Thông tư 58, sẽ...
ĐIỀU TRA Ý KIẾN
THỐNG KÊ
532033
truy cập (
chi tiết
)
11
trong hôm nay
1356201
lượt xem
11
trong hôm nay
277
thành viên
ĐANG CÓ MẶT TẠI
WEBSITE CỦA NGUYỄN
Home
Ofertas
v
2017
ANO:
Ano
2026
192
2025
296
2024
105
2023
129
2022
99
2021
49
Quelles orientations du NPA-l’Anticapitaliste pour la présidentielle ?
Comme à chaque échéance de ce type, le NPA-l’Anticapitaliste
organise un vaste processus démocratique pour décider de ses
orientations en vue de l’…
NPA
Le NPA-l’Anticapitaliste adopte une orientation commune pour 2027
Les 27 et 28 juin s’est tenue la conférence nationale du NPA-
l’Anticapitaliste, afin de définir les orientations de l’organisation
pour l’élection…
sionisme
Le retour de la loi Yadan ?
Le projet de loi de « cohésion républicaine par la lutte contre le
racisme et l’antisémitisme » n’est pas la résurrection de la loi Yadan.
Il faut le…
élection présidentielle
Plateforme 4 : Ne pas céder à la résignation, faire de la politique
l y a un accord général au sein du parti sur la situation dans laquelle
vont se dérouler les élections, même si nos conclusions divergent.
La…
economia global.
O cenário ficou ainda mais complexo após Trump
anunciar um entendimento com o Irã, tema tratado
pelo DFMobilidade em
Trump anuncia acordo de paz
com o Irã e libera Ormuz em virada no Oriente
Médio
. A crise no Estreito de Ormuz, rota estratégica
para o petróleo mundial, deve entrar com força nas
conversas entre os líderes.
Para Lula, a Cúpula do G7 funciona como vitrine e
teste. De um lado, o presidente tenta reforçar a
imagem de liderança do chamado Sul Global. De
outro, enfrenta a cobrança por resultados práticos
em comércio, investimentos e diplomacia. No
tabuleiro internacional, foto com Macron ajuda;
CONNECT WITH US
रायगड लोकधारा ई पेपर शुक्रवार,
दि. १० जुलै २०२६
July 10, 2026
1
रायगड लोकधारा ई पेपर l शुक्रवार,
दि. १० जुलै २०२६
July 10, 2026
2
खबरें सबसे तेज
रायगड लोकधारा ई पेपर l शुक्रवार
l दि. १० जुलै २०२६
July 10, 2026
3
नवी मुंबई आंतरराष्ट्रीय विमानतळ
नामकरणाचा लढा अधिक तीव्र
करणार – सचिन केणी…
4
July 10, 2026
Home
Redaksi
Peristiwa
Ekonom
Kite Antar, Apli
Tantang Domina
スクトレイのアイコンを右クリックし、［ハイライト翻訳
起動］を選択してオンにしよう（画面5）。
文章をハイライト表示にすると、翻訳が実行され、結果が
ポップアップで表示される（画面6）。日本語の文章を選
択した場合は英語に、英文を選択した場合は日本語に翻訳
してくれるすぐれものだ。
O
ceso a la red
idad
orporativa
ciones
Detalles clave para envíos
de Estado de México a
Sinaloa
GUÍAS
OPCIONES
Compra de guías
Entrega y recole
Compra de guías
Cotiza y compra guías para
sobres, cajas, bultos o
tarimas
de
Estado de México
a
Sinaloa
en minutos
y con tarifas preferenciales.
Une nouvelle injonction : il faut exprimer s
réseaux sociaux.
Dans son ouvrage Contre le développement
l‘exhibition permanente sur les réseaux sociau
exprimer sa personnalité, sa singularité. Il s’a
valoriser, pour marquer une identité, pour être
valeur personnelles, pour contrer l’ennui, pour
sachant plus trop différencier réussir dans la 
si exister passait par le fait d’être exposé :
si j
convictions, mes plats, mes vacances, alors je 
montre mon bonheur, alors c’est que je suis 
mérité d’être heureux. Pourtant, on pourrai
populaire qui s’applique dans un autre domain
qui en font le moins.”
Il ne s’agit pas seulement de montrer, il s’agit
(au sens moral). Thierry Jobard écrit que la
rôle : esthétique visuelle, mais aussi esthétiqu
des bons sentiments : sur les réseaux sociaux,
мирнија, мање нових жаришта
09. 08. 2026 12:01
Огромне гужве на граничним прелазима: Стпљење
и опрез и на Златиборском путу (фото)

● **REQUEST**: Recast all of the lines above as a numbered list, omitting any blank lines.

● **WRITTEN RESPONSE**:
1. Thông tư 58, sẽ...
2. ĐIỀU TRA Ý KIẾN
3. THỐNG KÊ
4. 532033
5. truy cập (
6. chi tiết
7. )
8. 11
9. trong hôm nay
10. 1356201
11. lượt xem
12. 11
13. trong hôm nay
14. 277
15. thành viên
16. ĐANG CÓ MẶT TẠI
17. WEBSITE CỦA NGUYỄN
18. Home
19. Ofertas
20. v
21. 2017
22. ANO:
23. Ano
24. 2026
25. 192
26. 2025
27. 296
28. 2024
29. 105
30. 2023
31. 129
32. 2022
33. 99
34. 2021
35. 49
36. Quelles orientations du NPA-l’Anticapitaliste pour la présidentielle ?
37. Comme à chaque échéance de ce type, le NPA-l’Anticapitaliste
38. organise un vaste processus démocratique pour décider de ses
39. orientations en vue de l’…
40. NPA
41. Le NPA-l’Anticapitaliste adopte une orientation commune pour 2027
42. Les 27 et 28 juin s’est tenue la conférence nationale du NPA-
43. l’Anticapitaliste, afin de définir les orientations de l’organisation
44. pour l’élection…
45. sionisme
46. Le retour de la loi Yadan ?
47. Le projet de loi de « cohésion républicaine par la lutte contre le
48. racisme et l’antisémitisme » n’est pas la résurrection de la loi Yadan.
49. Il faut le…
50. élection présidentielle
51. Plateforme 4 : Ne pas céder à la résignation, faire de la politique
52. l y a un accord général au sein du parti sur la situation dans laquelle
53. vont se dérouler les élections, même si nos conclusions divergent.
54. La…
55. economia global.
56. O cenário ficou ainda mais complexo após Trump
57. anunciar um entendimento com o Irã, tema tratado
58. pelo DFMobilidade em
59. Trump anuncia acordo de paz
60. com o Irã e libera Ormuz em virada no Oriente
61. Médio
62. . A crise no Estreito de Ormuz, rota estratégica
63. para o petróleo mundial, deve entrar com força nas
64. conversas entre os líderes.
65. Para Lula, a Cúpula do G7 funciona como vitrine e
66. teste. De um lado, o presidente tenta reforçar a
67. imagem de liderança do chamado Sul Global. De
68. outro, enfrenta a cobrança por resultados práticos
69. em comércio, investimentos e diplomacia. No
70. tabuleiro internacional, foto com Macron ajuda;
71. CONNECT WITH US
72. रायगड लोकधारा ई पेपर शुक्रवार,
73. दि. १० जुलै २०२६
74. July 10, 2026
75. 1
76. रायगड लोकधारा ई पेपर l शुक्रवार,
77. दि. १० जुलै २०२६
78. July 10, 2026
79. 2
80. खबरें सबसे तेज
81. रायगड लोकधारा ई पेपर l शुक्रवार
82. l दि. १० जुलै २०२६
83. July 10, 2026
84. 3
85. नवी मुंबई आंतरराष्ट्रीय विमानतळ
86. नामकरणाचा लढा अधिक तीव्र
87. करणार – सचिन केणी…
88. 4
89. July 10, 2026
90. Home
91. Redaksi
92. Peristiwa
93. Ekonom
94. Kite Antar, Apli
95. Tantang Domina
96. スクトレイのアイコンを右クリックし、［ハイライト翻訳
97. 起動］を選択してオンにしよう（画面5）。
98. 文章をハイライト表示にすると、翻訳が実行され、結果が
99. ポップアップで表示される（画面6）。日本語の文章を選
100. 択した場合は英語に、英文を選択した場合は日本語に翻訳
101. してくれるすぐれものだ。
102. O
103. ceso a la red
104. idad
105. orporativa
106. ciones
107. Detalles clave para envíos
108. de Estado de México a
109. Sinaloa
110. GUÍAS
111. OPCIONES
112. Compra de guías
113. Entrega y recole
114. Compra de guías
115. Cotiza y compra guías para
116. sobres, cajas, bultos o
117. tarimas
118. de
119. Estado de México
120. a
121. Sinaloa
122. en minutos
123. y con tarifas preferenciales.
124. Une nouvelle injonction : il faut exprimer s
125. réseaux sociaux.
126. Dans son ouvrage Contre le développement
127. l‘exhibition permanente sur les réseaux sociau
128. exprimer sa personnalité, sa singularité. Il s’a
129. valoriser, pour marquer une identité, pour être
130. valeur personnelles, pour contrer l’ennui, pour
131. sachant plus trop différencier réussir dans la 
132. si exister passait par le fait d’être exposé :
133. si j
134. convictions, mes plats, mes vacances, alors je 
135. montre mon bonheur, alors c’est que je suis 
136. mérité d’être heureux. Pourtant, on pourrai
137. populaire qui s’applique dans un autre domain
138. qui en font le moins.”
139. Il ne s’agit pas seulement de montrer, il s’agit
140. (au sens moral). Thierry Jobard écrit que la
141. rôle : esthétique visuelle, mais aussi esthétiqu
142. des bons sentiments : sur les réseaux sociaux,
143. мирнија, мање нових жаришта
144. 09. 08. 2026 12:01
145. Огромне гужве на граничним прелазима: Стпљење
146. и опрез и на Златиборском путу (фото)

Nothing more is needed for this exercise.